## [TEXTO PARA LEER]
Se nos habla tan a menudo de la Tierra y tan poco del cielo. ¡Por favor, háganos soñar!

Este mensaje continúa: « Yo no pienso que los parroquianos del Cura de Ars eran eruditos, y sin embargo ¡ se atrevía a hablarles del Cielo! Tantos católicos se imaginan que van a pasar la eternidad sin moverse, ¡tocando el arpa sobre una nube rosa! Mientras que nosotros nos moveremos en el Cielo, podremos ir a ver a la Virgen María, hacer el bien en la tierra, la vida será más bonita y más rica que cuanto se pueda imaginar!

¿Un sueño ? ¡No, ciertamente ! Yo no me atrevería a mirarme en el espejo si mi tiempo más claro y lo más ordinario de mi misión estuvieran dedicados a contar cuentos de hadas. Haría falta que yo simulara creer en historias no creíbles, y que, además, intentara persuadir a los demás a creer en ellas. Entonces Marx tendría razón. La religión sería el opio del pueblo y el corazón de un mundo sin corazón. Pero, un consuelo ilusorio ¿no es la peor de las desolaciones? Yo sé bien que Ernest Renan, antiguo seminarista que había perdido el realismo de la fe intentando conservar todo su romanticismo, veía en Jesús “el dulce soñador galileo”. Pero además de que la muerte en la Cruz no me parece ni dulce ni soñadora, suscribo totalmente la reflexión de Charles Péguy: “Jesucristo, hijo mío, no ha venido a contar fábulas” (1).

## [EXTRACTO DE FILAS]

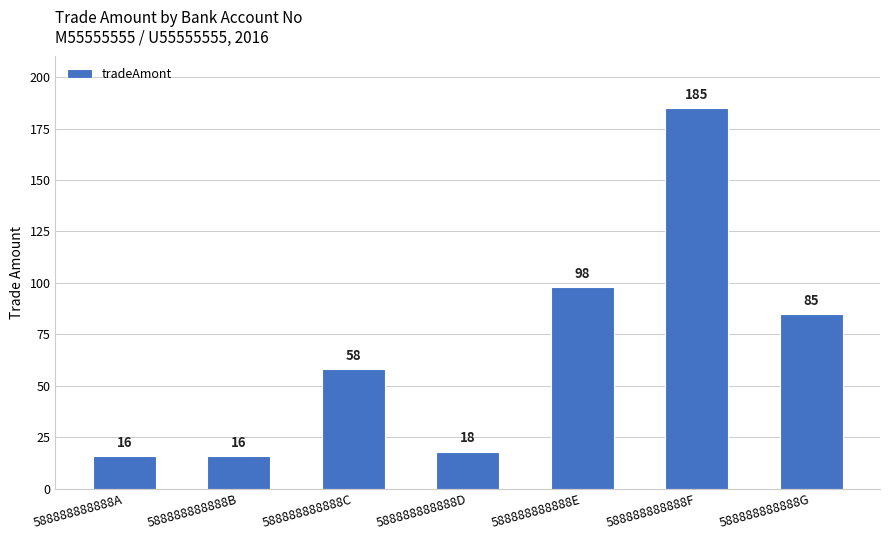

True or false: the data shows 19 at 588888888888C.

False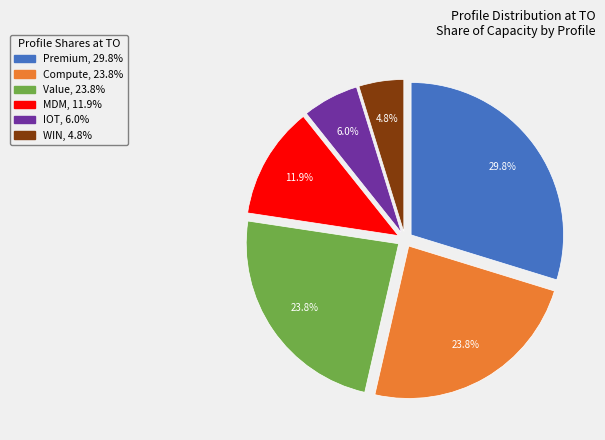

To the nearest percent, what is the average slice percentage?

17%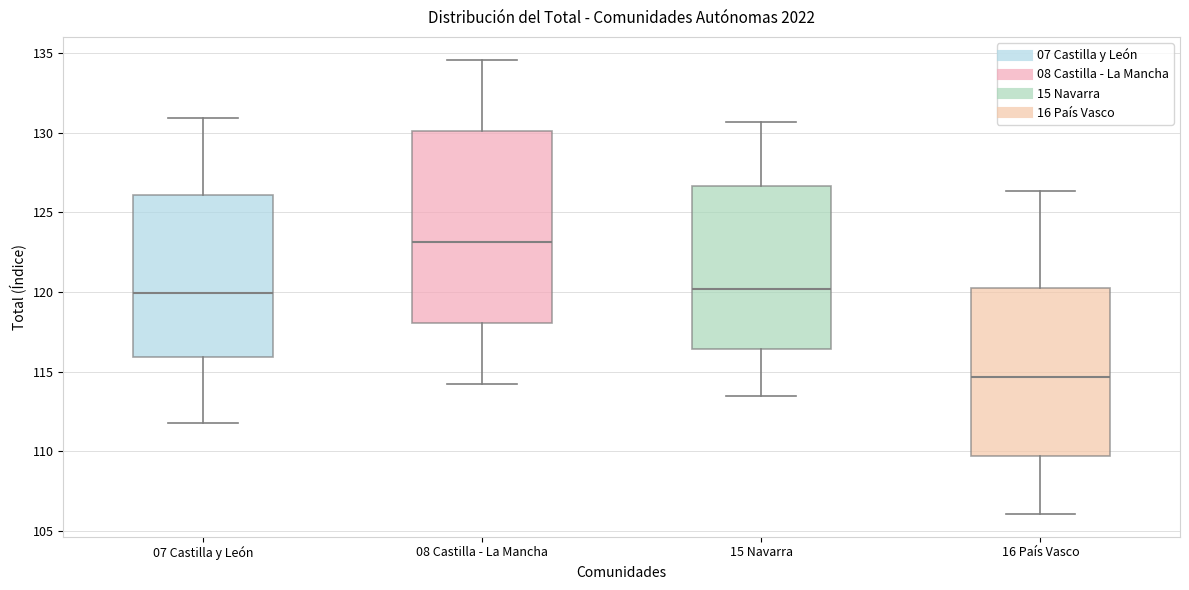

Where is the upper edge of the box for 07 Castilla y León on the y-axis? The values are not printed on the chart, so give them approximately, as read against the axis.

126.0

## [EJERCICIO PROPUESTO]
En el texto sobre el cielo, ¿cómo veía Ernest Renan a Jesús?

## [RESPUESTA AL EJERCICIO]
Como "el dulce soñador galileo".